Woman in White
A folk tale with many variations. The most famous is a Mexican story about La Llorona – the Sobbing Woman.
The story takes place long ago when a beautiful Indian princess, Don a Luisa de Loveros, fell in love with a handsome Mexican nobleman named Don Nuna de Montesclaros. The princess loved the nobleman deeply and had two children by him, but Montesclaros refused to marry her. When he finally deserted her and married another woman, Dona Luisa went mad with rage and stabbed her two children. Authorities found her wandering the street, sobbing, her clothes covered in blood. She was charged with infanticide and sent to the gallows.Ever since, it is said, the ghost of La Llorona walks the country at night in her bloody dress, crying out for her murdered children. If she finds any child, she's likely to carry it away with her to the nether regions, where her own spirit dwells.
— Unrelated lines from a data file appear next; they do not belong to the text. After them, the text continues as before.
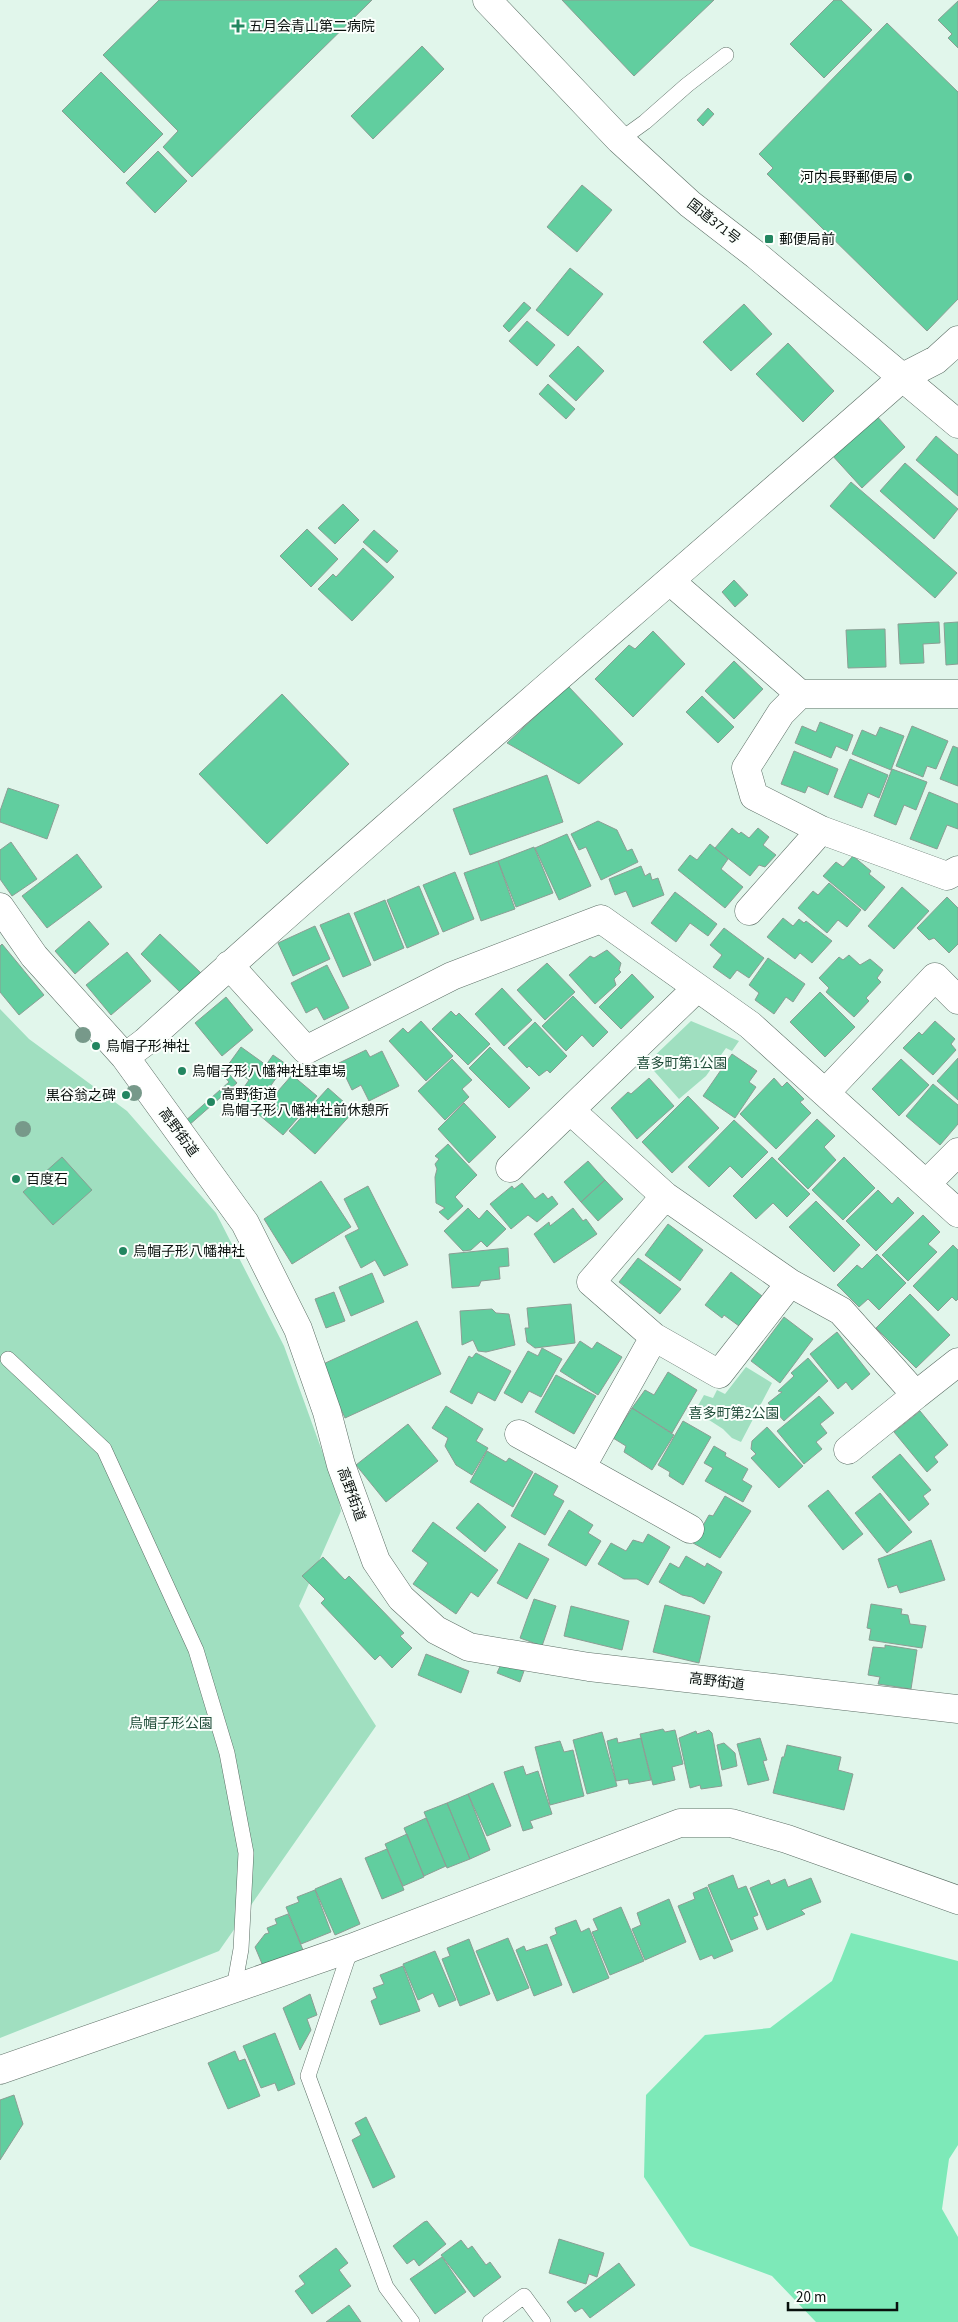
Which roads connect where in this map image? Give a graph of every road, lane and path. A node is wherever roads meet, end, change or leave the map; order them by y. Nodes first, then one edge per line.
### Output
1 (487, 0) edge
2 (726, 55) dead end
3 (620, 140) junction
4 (958, 340) edge
5 (903, 377) junction
6 (958, 424) edge
7 (670, 581) junction
8 (800, 694) junction
9 (958, 694) edge
10 (820, 830) junction
11 (958, 870) edge
12 (0, 907) edge
13 (749, 911) dead end
14 (229, 965) junction
15 (697, 988) junction
16 (958, 1000) edge
17 (125, 1057) junction
18 (826, 1092) junction
19 (570, 1111) junction
20 (958, 1152) edge
21 (510, 1168) dead end
22 (926, 1184) junction
23 (666, 1196) junction
24 (958, 1213) edge
25 (790, 1283) junction
26 (654, 1337) junction
27 (8, 1359) dead end
28 (958, 1362) edge
29 (916, 1395) junction
30 (519, 1434) dead end
31 (848, 1450) dead end
32 (581, 1468) junction
33 (690, 1529) dead end
34 (958, 1709) edge
35 (958, 1900) edge
36 (351, 1948) junction
37 (234, 1988) junction
38 (0, 2070) edge
39 (412, 2322) edge
40 (490, 2322) edge
41 (543, 2322) edge

1 - 3 main road, 国道371号
2 - 3 lane
3 - 5 main road, 国道371号
4 - 5 main road
5 - 6 main road, 国道371号
5 - 7 main road
7 - 8 main road
7 - 14 main road
8 - 9 main road
8 - 10 main road
10 - 11 main road
10 - 13 main road
12 - 17 main road, 高野街道
14 - 15 main road
14 - 17 main road
15 - 18 main road
15 - 19 main road
16 - 18 main road
17 - 34 main road, 高野街道
18 - 22 main road
19 - 21 main road
19 - 23 main road
20 - 22 main road
22 - 24 main road
23 - 25 main road
23 - 26 main road
25 - 26 main road
25 - 29 main road
26 - 32 main road
27 - 37 lane
28 - 29 main road
29 - 31 main road
30 - 32 main road
32 - 33 main road
35 - 36 main road
36 - 37 main road
36 - 39 lane
37 - 38 main road
40 - 41 lane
The Woman in White in "Supernatural"
Apparently, John encountered and took out a Woman in White outside Durant, Oklahoma in 1991. John was of the belief that a Woman in White was the same kind of spirit that the Irish know as bean sidhe, or Banshee. BoM
Another story for a Woman in White is located near Dallas and known as the Ghost of White Rock Lake. The story goes that a driver picks up a hitchhiker in a soaking wet white dress by the side of the road, who either disappears when they pass a cemetery, or who gives an address leading to an abandoned house. BoM
For the pilot episode of Supernatural, the two versions of the Woman in White story were meshed together in the story of Constance Welch. Furthermore, the Constance Welch story draws on the theme of unfaithfulness (or sexual activity), which usually, in teen horror flicks dooms the protagonist to die an untimely death.